Table of contents
Zero Downtime Migrations: Shadow Table Strategy Explained
Zero Downtime Migrations: Shadow Table Strategy Explained
Picture this: It’s 2 AM, you’re deploying a “simple” column type change to production, and suddenly your entire application is down because the table lock is taking forever. Your phone starts buzzing with angry Slack notifications, and you’re frantically trying to explain to your team why the “5-minute migration” has been running for 30 minutes.
What’s the Shadow Table Strategy?
The shadow table strategy is like having a stunt double for your database table.

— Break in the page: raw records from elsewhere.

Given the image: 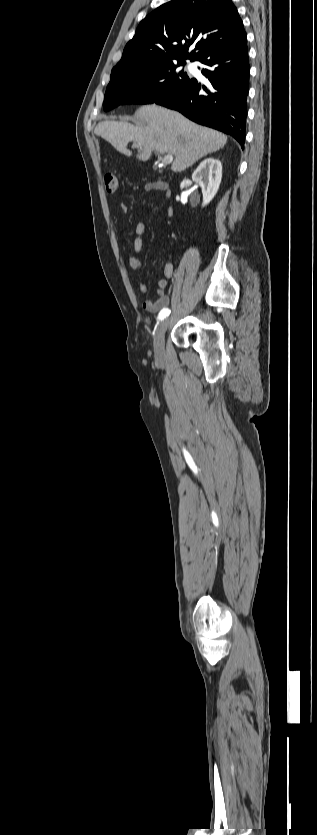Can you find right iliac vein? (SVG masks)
Wrapping results in <instances>:
<instances>
[{
  "instance_id": "63e3f726",
  "label": "right iliac vein",
  "mask_w": 317,
  "mask_h": 835,
  "mask_svg": "<svg viewBox=\"0 0 317 835\" xmlns=\"http://www.w3.org/2000/svg\"><path fill=\"white\" fill-rule=\"evenodd\" d=\"M169 322H170L169 318H165L164 320H162L159 323V325L156 329V334H155V339H154V346H155L156 353L158 355H161L163 353L164 337H165L166 330L169 326Z\"/></svg>"
}]
</instances>
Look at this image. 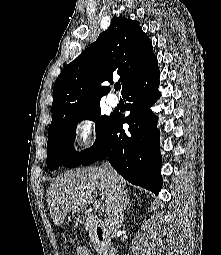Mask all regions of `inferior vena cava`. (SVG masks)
<instances>
[{"mask_svg":"<svg viewBox=\"0 0 221 255\" xmlns=\"http://www.w3.org/2000/svg\"><path fill=\"white\" fill-rule=\"evenodd\" d=\"M103 168L109 179L113 178V168L109 162H104ZM123 192L120 187H116L113 191L112 198L108 204L105 214L106 229L111 237H115L118 228L123 222Z\"/></svg>","mask_w":221,"mask_h":255,"instance_id":"obj_1","label":"inferior vena cava"}]
</instances>
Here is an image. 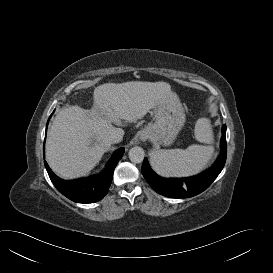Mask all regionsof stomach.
<instances>
[{
  "instance_id": "0dacf381",
  "label": "stomach",
  "mask_w": 273,
  "mask_h": 273,
  "mask_svg": "<svg viewBox=\"0 0 273 273\" xmlns=\"http://www.w3.org/2000/svg\"><path fill=\"white\" fill-rule=\"evenodd\" d=\"M154 122L143 131L157 145H170L185 123L184 109L176 93L166 95L153 107Z\"/></svg>"
}]
</instances>
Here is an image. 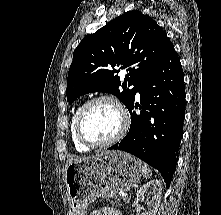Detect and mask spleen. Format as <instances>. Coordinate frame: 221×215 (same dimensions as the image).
I'll return each mask as SVG.
<instances>
[{
  "label": "spleen",
  "mask_w": 221,
  "mask_h": 215,
  "mask_svg": "<svg viewBox=\"0 0 221 215\" xmlns=\"http://www.w3.org/2000/svg\"><path fill=\"white\" fill-rule=\"evenodd\" d=\"M142 174L145 178H149L152 175L150 168L146 164H142Z\"/></svg>",
  "instance_id": "spleen-1"
}]
</instances>
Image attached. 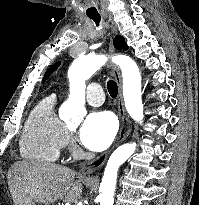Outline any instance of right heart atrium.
Here are the masks:
<instances>
[{"label": "right heart atrium", "instance_id": "right-heart-atrium-1", "mask_svg": "<svg viewBox=\"0 0 199 205\" xmlns=\"http://www.w3.org/2000/svg\"><path fill=\"white\" fill-rule=\"evenodd\" d=\"M73 144V138L70 134L66 135L65 146H71Z\"/></svg>", "mask_w": 199, "mask_h": 205}]
</instances>
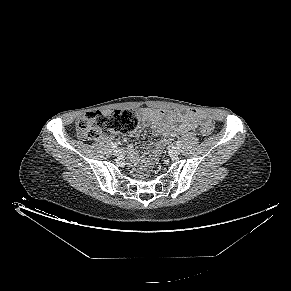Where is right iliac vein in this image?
I'll use <instances>...</instances> for the list:
<instances>
[{
    "label": "right iliac vein",
    "mask_w": 291,
    "mask_h": 291,
    "mask_svg": "<svg viewBox=\"0 0 291 291\" xmlns=\"http://www.w3.org/2000/svg\"><path fill=\"white\" fill-rule=\"evenodd\" d=\"M113 153H114V155L119 156L122 154V149L117 148L113 151Z\"/></svg>",
    "instance_id": "63e3f726"
}]
</instances>
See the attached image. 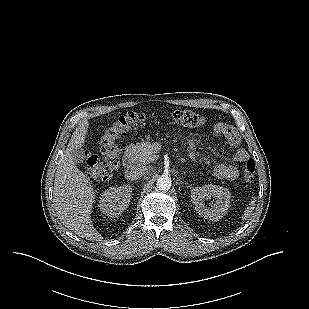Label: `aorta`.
<instances>
[{
	"instance_id": "aorta-1",
	"label": "aorta",
	"mask_w": 309,
	"mask_h": 309,
	"mask_svg": "<svg viewBox=\"0 0 309 309\" xmlns=\"http://www.w3.org/2000/svg\"><path fill=\"white\" fill-rule=\"evenodd\" d=\"M159 190H169L171 187V179L168 176H160L156 182Z\"/></svg>"
}]
</instances>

Instead of modifying your original table directly (and potentially bringing your application to its knees), you create a shadow clone new table with the desired structure, gradually copy data over, and then perform a lightning-fast switcheroo.
Here’s the basic flow:
What Problem Is This Solving Shadow Table Strategy?
Traditional ALTER TABLE operations can be absolute nightmares in production if you’re dealing with websites that have billions of records. When you run something like ALTER TABLE users MODIFY COLUMN id BIGINT, most database engines will:
- Lock the entire table for the duration of the operation
- Block all reads and writes while restructuring the table
- Take forever on large tables (we’re talking hours for billions of rows)
- Risk timeouts that leave your database in an inconsistent state
The shadow table strategy solves these problems by breaking the database migration into smaller, more manageable chunks that don’t require long-running locks. Your application stays online, users stay happy, and you don’t get notifications at 3 AM.
What about smaller tables
If your table doesn’t have millions of rows and it’s not critical that the database keeps running, you can always just send an email notifying your users that your app will be under maintenance for a short period.
I mean nobody is going to hate you if your furry images site is down for a couple of hours, put a “touch some grass” page and perform the migration, don’t obsess unnecessarily about your app’s performance.
However, if that’s not the case and the business is losing money for every second that the database is locked…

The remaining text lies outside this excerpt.